EXERCISE DESCRIPTION — Reproduce the source text of every listing below character for character, leaving out the pictures.

*** Opening SOURCE MATERIAL ***

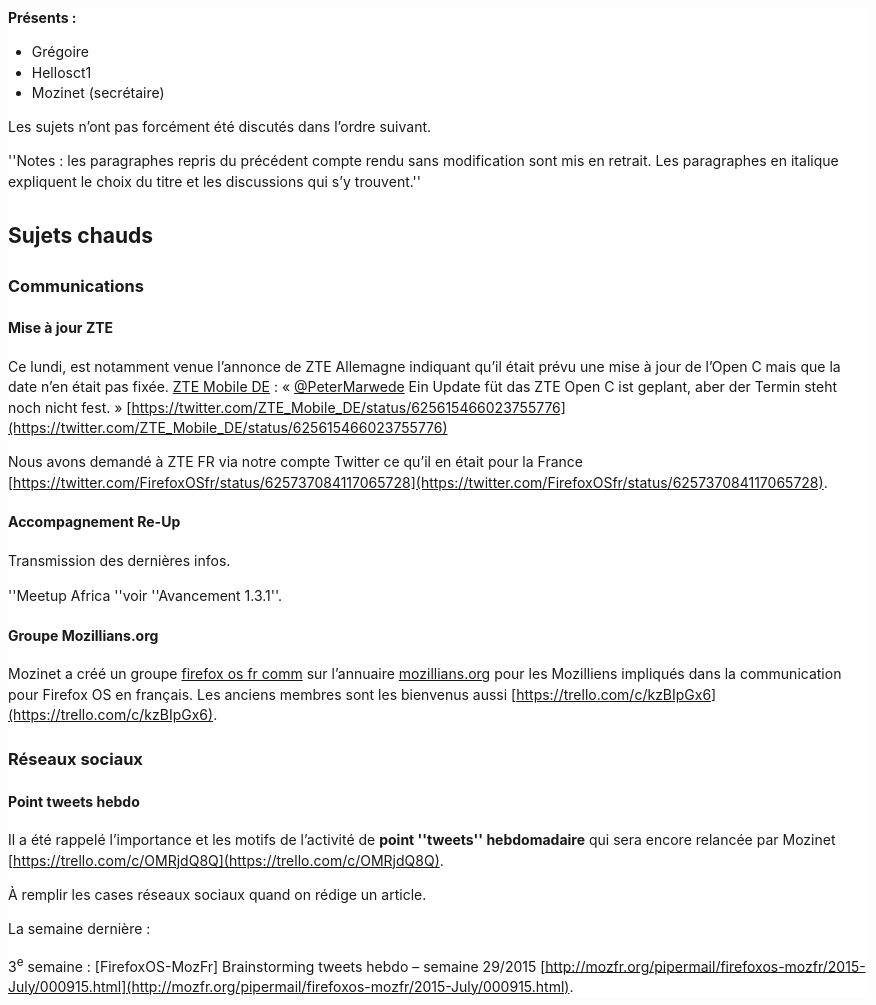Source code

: 

__Présents&nbsp;:__
* Grégoire
* Hellosct1
* Mozinet (secrétaire)


Les sujets n’ont pas forcément été discutés dans l’ordre suivant.

''Notes&nbsp;: les paragraphes repris du précédent compte rendu sans modification sont mis en retrait. Les paragraphes en italique expliquent le choix du titre et les discussions qui s’y trouvent.''

## Sujets chauds

### Communications

#### Mise à jour ZTE

Ce lundi, est notamment venue l’annonce de ZTE Allemagne indiquant qu’il était prévu une mise à jour de l’Open C mais que la date n’en était pas fixée. [ZTE Mobile DE](https://twitter.com/ZTE_Mobile_DE)&nbsp;: «&nbsp;[@PeterMarwede](https://twitter.com/PeterMarwede) Ein Update füt das ZTE Open C ist geplant, aber der Termin steht noch nicht fest.&nbsp;» [https://twitter.com/ZTE_Mobile_DE/status/625615466023755776](https://twitter.com/ZTE_Mobile_DE/status/625615466023755776)

Nous avons demandé à ZTE FR via notre compte Twitter ce qu’il en était pour la France [https://twitter.com/FirefoxOSfr/status/625737084117065728](https://twitter.com/FirefoxOSfr/status/625737084117065728).

#### Accompagnement Re-Up

Transmission des dernières infos.

''Meetup Africa ''voir ''Avancement 1.3.1''.

#### Groupe Mozillians.org

Mozinet a créé un groupe [firefox os fr comm](https://mozillians.org/fr/group/firefox-os-fr-comm/) sur l’annuaire [mozillians.org](https://mozillians.org/) pour les Mozilliens impliqués dans la communication pour Firefox OS en français. Les anciens membres sont les bienvenus aussi [https://trello.com/c/kzBIpGx6](https://trello.com/c/kzBIpGx6).

### Réseaux sociaux

#### Point tweets hebdo

Il a été rappelé l’importance et les motifs de l’activité de __point ''tweets'' hebdomadaire__ qui sera encore relancée par Mozinet [https://trello.com/c/OMRjdQ8Q](https://trello.com/c/OMRjdQ8Q).

À remplir les cases réseaux sociaux quand on rédige un article.

La semaine dernière&nbsp;:

3<sup>e</sup> semaine&nbsp;: [FirefoxOS-MozFr] Brainstorming tweets hebdo – semaine 29/2015 [http://mozfr.org/pipermail/firefoxos-mozfr/2015-July/000915.html](http://mozfr.org/pipermail/firefoxos-mozfr/2015-July/000915.html).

*** Closing SOURCE MATERIAL ***

TASK SOLUTION —
Source code

: 

__Présents&nbsp;:__
* Grégoire
* Hellosct1
* Mozinet (secrétaire)


Les sujets n’ont pas forcément été discutés dans l’ordre suivant.

''Notes&nbsp;: les paragraphes repris du précédent compte rendu sans modification sont mis en retrait. Les paragraphes en italique expliquent le choix du titre et les discussions qui s’y trouvent.''

## Sujets chauds

### Communications

#### Mise à jour ZTE

Ce lundi, est notamment venue l’annonce de ZTE Allemagne indiquant qu’il était prévu une mise à jour de l’Open C mais que la date n’en était pas fixée. [ZTE Mobile DE](https://twitter.com/ZTE_Mobile_DE)&nbsp;: «&nbsp;[@PeterMarwede](https://twitter.com/PeterMarwede) Ein Update füt das ZTE Open C ist geplant, aber der Termin steht noch nicht fest.&nbsp;» [https://twitter.com/ZTE_Mobile_DE/status/625615466023755776](https://twitter.com/ZTE_Mobile_DE/status/625615466023755776)

Nous avons demandé à ZTE FR via notre compte Twitter ce qu’il en était pour la France [https://twitter.com/FirefoxOSfr/status/625737084117065728](https://twitter.com/FirefoxOSfr/status/625737084117065728).

#### Accompagnement Re-Up

Transmission des dernières infos.

''Meetup Africa ''voir ''Avancement 1.3.1''.

#### Groupe Mozillians.org

Mozinet a créé un groupe [firefox os fr comm](https://mozillians.org/fr/group/firefox-os-fr-comm/) sur l’annuaire [mozillians.org](https://mozillians.org/) pour les Mozilliens impliqués dans la communication pour Firefox OS en français. Les anciens membres sont les bienvenus aussi [https://trello.com/c/kzBIpGx6](https://trello.com/c/kzBIpGx6).

### Réseaux sociaux

#### Point tweets hebdo

Il a été rappelé l’importance et les motifs de l’activité de __point ''tweets'' hebdomadaire__ qui sera encore relancée par Mozinet [https://trello.com/c/OMRjdQ8Q](https://trello.com/c/OMRjdQ8Q).

À remplir les cases réseaux sociaux quand on rédige un article.

La semaine dernière&nbsp;:

3<sup>e</sup> semaine&nbsp;: [FirefoxOS-MozFr] Brainstorming tweets hebdo – semaine 29/2015 [http://mozfr.org/pipermail/firefoxos-mozfr/2015-July/000915.html](http://mozfr.org/pipermail/firefoxos-mozfr/2015-July/000915.html).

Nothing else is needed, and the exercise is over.